Thursday 7 November 2019, 5.15PM

Speaker(s): Dr Lucy Harlow (Princeton & York graduate)

This paper explores the relationship between the emerging circulating credit culture in seventeenth-century England, and the religious poetry which drew some of its most potent metaphors from the history of economics. I focus in particular on Thomas Traherne and Richard Crashaw, arguing that each poet negotiates the relationship between finite mortal and infinite divine by considering questions of obligation, debt, currency, and abundance. Credit enables an individual to move future resources into the present; for Crashaw and Traherne, the joyful Christian ought to be able to do the same through faith, and thus gain infinite utility, as the future promised by God is of infinite worth.

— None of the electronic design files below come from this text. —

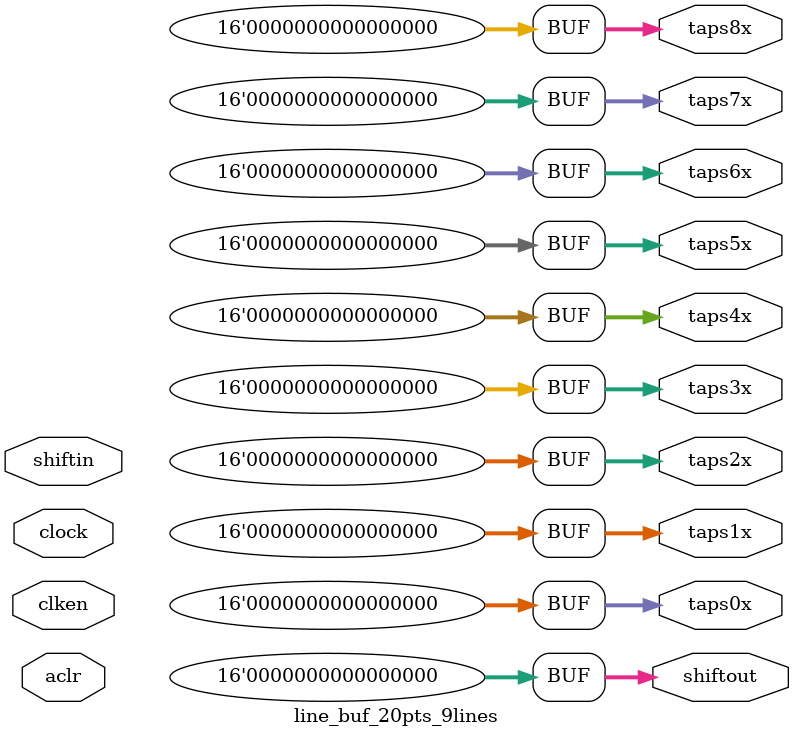
<source format=v>
module line_buf_20pts_9lines(	// file.cleaned.mlir:2:3
  input         aclr,	// file.cleaned.mlir:2:39
                clken,	// file.cleaned.mlir:2:54
                clock,	// file.cleaned.mlir:2:70
  input  [15:0] shiftin,	// file.cleaned.mlir:2:86
  output [15:0] shiftout,	// file.cleaned.mlir:2:106
                taps0x,	// file.cleaned.mlir:2:126
                taps1x,	// file.cleaned.mlir:2:144
                taps2x,	// file.cleaned.mlir:2:162
                taps3x,	// file.cleaned.mlir:2:180
                taps4x,	// file.cleaned.mlir:2:198
                taps5x,	// file.cleaned.mlir:2:216
                taps6x,	// file.cleaned.mlir:2:234
                taps7x,	// file.cleaned.mlir:2:252
                taps8x	// file.cleaned.mlir:2:270
);

  assign shiftout = 16'h0;	// file.cleaned.mlir:3:15, :4:5
  assign taps0x = 16'h0;	// file.cleaned.mlir:3:15, :4:5
  assign taps1x = 16'h0;	// file.cleaned.mlir:3:15, :4:5
  assign taps2x = 16'h0;	// file.cleaned.mlir:3:15, :4:5
  assign taps3x = 16'h0;	// file.cleaned.mlir:3:15, :4:5
  assign taps4x = 16'h0;	// file.cleaned.mlir:3:15, :4:5
  assign taps5x = 16'h0;	// file.cleaned.mlir:3:15, :4:5
  assign taps6x = 16'h0;	// file.cleaned.mlir:3:15, :4:5
  assign taps7x = 16'h0;	// file.cleaned.mlir:3:15, :4:5
  assign taps8x = 16'h0;	// file.cleaned.mlir:3:15, :4:5
endmodule


</source>
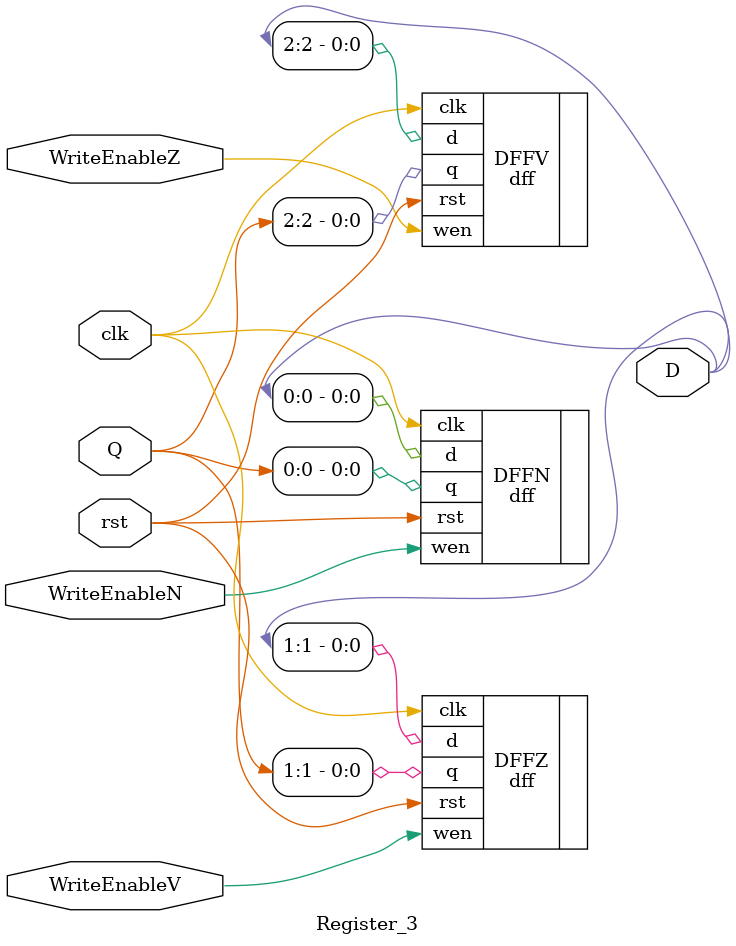
<source format=v>
module Register_3(Q,D,clk,rst,WriteEnableN,WriteEnableZ,WriteEnableV);
input[2:0] Q;
output[2:0] D;
input clk,rst,WriteEnableN,WriteEnableZ,WriteEnableV;
dff DFFN(.q(Q[0]), .d(D[0]), .wen(WriteEnableN), .clk(clk), .rst(rst));
dff DFFZ(.q(Q[1]), .d(D[1]), .wen(WriteEnableV), .clk(clk), .rst(rst));
dff DFFV(.q(Q[2]), .d(D[2]), .wen(WriteEnableZ), .clk(clk), .rst(rst));

endmodule
</source>
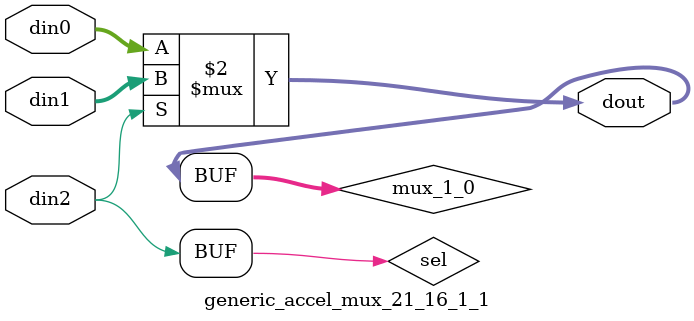
<source format=v>

`timescale 1ns/1ps

module generic_accel_mux_21_16_1_1 #(
parameter
    ID                = 0,
    NUM_STAGE         = 1,
    din0_WIDTH       = 32,
    din1_WIDTH       = 32,
    din2_WIDTH         = 32,
    dout_WIDTH            = 32
)(
    input  [15 : 0]     din0,
    input  [15 : 0]     din1,
    input  [0 : 0]    din2,
    output [15 : 0]   dout);

// puts internal signals
wire [0 : 0]     sel;
// level 1 signals
wire [15 : 0]         mux_1_0;

assign sel = din2;

// Generate level 1 logic
assign mux_1_0 = (sel[0] == 0)? din0 : din1;

// output logic
assign dout = mux_1_0;

endmodule

</source>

Lucy completed her PhD in the English Department of Princeton University in June 2019. Her dissertation, The Discomposed Mind, explores literary texts which explicitly seek to unsettle the mind of the reader, beginning with early medieval poetry and concluding with Margaret Cavendish. Lucy completed her MA in Renaissance Literature at York and her undergraduate degree at St Andrews. Her academic work has appeared or is forthcoming in Neophilologus, Studies in Philology, and the Journal of Modern Literature; she has also published fiction and poetry in Strange Horizons, Aliterate, Interzone, and others.